Sister Snake is a propulsive read, playful and serious in turn. Lee Koe is equally comfortable in the realm of contemporary slang and comedic timing as she is writing more lyrically about the snake sisters. One passage will have Emerald recalling a “Ming dynasty situationship” with a monkey spirit living as a human; the next will describe the two snakes’ love of moving through the Singaporean jungle, in beautiful, sensual detail. There are plenty of jokes about whether the snakes are “passing” as human; Su chastises Emerald for letting the slither back into her walk, or for letting her speech become too sibilant. Comedy can quickly switch to horror when one or both of the snakes goes on the attack, or shape-shifts in front of terrified humans. This game of contrasts gives the novel its energy—Emerald and Su are opposite but alike, pitted against one another yet deeply entwined. New York and Singapore present two versions of the contemporary metropolis—the messier, more chaotic New York and the streamlined, law-abiding Singapore; yet Lee Koe reminds us that both cities are affected by the forces of global capital and gentrification. The humans in both cities are subject to similar plights: crackdowns on migrant workers, unaffordable housing, wealth inequality, a lack of reproductive rights. Living as humans means the snakes must contend with these issues as well.

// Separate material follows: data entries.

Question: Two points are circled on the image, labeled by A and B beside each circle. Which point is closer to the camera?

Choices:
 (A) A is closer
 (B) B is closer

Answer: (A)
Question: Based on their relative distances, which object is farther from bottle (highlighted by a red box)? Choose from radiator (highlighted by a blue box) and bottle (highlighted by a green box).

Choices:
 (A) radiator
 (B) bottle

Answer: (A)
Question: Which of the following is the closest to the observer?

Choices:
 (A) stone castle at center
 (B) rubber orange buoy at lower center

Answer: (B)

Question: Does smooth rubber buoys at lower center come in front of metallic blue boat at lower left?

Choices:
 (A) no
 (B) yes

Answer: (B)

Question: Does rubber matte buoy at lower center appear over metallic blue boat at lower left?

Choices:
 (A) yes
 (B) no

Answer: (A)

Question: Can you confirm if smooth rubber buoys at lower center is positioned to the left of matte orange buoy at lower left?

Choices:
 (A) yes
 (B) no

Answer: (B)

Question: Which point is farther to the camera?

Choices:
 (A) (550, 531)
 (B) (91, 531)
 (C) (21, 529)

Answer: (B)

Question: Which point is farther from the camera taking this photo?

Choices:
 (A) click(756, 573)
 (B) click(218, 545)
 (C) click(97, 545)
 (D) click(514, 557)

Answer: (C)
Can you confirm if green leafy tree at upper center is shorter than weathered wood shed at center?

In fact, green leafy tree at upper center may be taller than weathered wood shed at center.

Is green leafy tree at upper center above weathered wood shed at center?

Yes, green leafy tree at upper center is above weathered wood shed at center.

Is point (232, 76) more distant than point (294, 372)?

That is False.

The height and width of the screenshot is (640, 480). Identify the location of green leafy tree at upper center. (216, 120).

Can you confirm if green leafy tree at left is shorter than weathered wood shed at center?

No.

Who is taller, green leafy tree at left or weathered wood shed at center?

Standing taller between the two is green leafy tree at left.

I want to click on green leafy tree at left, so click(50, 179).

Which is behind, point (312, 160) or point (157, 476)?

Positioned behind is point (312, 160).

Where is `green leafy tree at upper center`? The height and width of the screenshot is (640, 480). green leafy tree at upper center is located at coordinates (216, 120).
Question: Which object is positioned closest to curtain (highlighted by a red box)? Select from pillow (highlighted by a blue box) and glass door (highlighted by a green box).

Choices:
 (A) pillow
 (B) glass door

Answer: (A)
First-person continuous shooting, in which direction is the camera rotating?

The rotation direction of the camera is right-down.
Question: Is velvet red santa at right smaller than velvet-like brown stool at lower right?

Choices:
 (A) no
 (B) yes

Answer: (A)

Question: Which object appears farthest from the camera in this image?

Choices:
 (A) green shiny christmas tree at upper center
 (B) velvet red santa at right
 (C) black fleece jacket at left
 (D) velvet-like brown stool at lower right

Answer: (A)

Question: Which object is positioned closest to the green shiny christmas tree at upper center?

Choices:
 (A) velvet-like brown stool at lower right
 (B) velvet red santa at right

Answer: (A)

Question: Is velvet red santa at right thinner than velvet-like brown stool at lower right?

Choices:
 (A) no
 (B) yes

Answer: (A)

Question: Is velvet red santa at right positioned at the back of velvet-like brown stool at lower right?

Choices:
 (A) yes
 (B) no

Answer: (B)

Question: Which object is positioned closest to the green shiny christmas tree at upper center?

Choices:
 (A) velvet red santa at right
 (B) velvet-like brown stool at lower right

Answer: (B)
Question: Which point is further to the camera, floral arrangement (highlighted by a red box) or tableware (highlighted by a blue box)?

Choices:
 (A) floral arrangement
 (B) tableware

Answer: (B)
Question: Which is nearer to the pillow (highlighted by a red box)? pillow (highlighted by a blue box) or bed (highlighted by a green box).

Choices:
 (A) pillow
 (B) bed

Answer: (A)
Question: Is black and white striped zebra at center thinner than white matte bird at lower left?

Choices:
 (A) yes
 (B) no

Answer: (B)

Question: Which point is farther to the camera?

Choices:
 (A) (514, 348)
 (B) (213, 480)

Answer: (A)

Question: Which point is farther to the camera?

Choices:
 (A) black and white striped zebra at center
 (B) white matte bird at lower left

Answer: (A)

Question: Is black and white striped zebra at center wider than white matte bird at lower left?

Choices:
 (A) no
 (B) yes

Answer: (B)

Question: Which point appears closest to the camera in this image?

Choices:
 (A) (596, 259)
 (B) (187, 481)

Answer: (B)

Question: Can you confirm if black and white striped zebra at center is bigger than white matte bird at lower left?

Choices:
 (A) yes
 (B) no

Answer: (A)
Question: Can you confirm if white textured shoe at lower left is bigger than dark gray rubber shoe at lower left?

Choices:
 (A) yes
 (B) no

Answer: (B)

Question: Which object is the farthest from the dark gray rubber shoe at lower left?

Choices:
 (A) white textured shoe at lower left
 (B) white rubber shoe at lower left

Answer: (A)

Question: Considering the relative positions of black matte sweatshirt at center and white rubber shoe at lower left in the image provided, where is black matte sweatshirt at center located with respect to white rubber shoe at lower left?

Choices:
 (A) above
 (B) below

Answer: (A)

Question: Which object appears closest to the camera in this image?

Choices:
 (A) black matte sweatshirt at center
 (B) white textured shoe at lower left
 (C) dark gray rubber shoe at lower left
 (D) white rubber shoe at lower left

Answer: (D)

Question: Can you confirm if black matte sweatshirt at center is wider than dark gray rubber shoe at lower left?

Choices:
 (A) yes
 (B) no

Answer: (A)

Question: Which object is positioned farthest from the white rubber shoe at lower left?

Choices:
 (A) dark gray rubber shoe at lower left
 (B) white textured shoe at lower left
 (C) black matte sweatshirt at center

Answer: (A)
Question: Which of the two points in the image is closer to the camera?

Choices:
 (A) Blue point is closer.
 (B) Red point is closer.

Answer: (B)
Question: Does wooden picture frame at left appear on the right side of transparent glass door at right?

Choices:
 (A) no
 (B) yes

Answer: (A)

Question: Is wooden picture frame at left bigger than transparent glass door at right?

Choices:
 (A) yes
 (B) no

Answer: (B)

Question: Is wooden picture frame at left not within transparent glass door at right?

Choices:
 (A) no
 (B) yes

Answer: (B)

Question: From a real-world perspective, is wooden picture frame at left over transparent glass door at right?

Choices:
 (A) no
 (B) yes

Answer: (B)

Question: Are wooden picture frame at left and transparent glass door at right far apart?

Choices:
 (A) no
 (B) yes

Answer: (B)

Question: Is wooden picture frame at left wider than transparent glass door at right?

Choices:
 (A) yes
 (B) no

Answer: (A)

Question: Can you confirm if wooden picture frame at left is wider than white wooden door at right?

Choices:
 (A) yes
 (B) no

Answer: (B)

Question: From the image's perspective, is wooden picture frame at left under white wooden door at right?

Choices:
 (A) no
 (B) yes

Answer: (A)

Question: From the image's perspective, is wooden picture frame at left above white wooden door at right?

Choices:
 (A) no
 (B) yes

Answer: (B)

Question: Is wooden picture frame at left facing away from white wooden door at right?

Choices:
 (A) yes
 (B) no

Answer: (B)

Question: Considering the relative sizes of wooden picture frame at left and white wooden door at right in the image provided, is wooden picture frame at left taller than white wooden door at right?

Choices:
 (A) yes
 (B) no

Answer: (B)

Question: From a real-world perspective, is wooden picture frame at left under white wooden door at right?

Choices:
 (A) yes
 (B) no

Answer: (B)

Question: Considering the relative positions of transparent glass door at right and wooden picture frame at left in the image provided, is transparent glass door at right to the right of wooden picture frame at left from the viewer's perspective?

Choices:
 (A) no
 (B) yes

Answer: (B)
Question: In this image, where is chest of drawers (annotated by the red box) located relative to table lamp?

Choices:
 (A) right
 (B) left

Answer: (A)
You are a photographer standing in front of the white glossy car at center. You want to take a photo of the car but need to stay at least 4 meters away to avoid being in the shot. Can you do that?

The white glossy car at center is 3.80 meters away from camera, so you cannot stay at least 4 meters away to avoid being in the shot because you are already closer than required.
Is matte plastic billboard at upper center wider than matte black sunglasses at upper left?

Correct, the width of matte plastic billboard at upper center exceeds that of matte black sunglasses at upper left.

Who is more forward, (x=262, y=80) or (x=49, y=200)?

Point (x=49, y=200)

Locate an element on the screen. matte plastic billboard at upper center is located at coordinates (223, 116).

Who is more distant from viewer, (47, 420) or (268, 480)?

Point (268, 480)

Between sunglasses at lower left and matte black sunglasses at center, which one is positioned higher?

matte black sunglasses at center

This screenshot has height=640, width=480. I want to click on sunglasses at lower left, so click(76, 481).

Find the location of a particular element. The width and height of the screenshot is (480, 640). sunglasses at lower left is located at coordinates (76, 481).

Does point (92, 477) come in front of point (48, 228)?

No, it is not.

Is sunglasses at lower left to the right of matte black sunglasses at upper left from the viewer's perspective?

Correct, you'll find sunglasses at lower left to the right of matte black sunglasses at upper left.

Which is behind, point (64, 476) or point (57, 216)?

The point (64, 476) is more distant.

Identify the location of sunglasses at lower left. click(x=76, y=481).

At the heart of the book is a mantra: “This body itself is emptiness. Emptiness itself is this body.” This is the mantra that the two snakes meditated on for hundreds of years, as they prepared to join the human world. It provides a key of sorts to the novel, an anchor amid the chaos. Sister Snake asks how we can live with the past without letting it control us. How can we embrace the fearful, aggressive parts of us without destroying ourselves or the ones we love? What do we do when our bodies remember our past hurts, no matter how far we travel through time and space to get away from them? In giving shape to these questions, Lee Koe offers us a thoughtful queer retelling of a classic tale. It’s a lively read full of contrasts—heavy enough to stop you in your tracks, light enough to keep you slithering forward.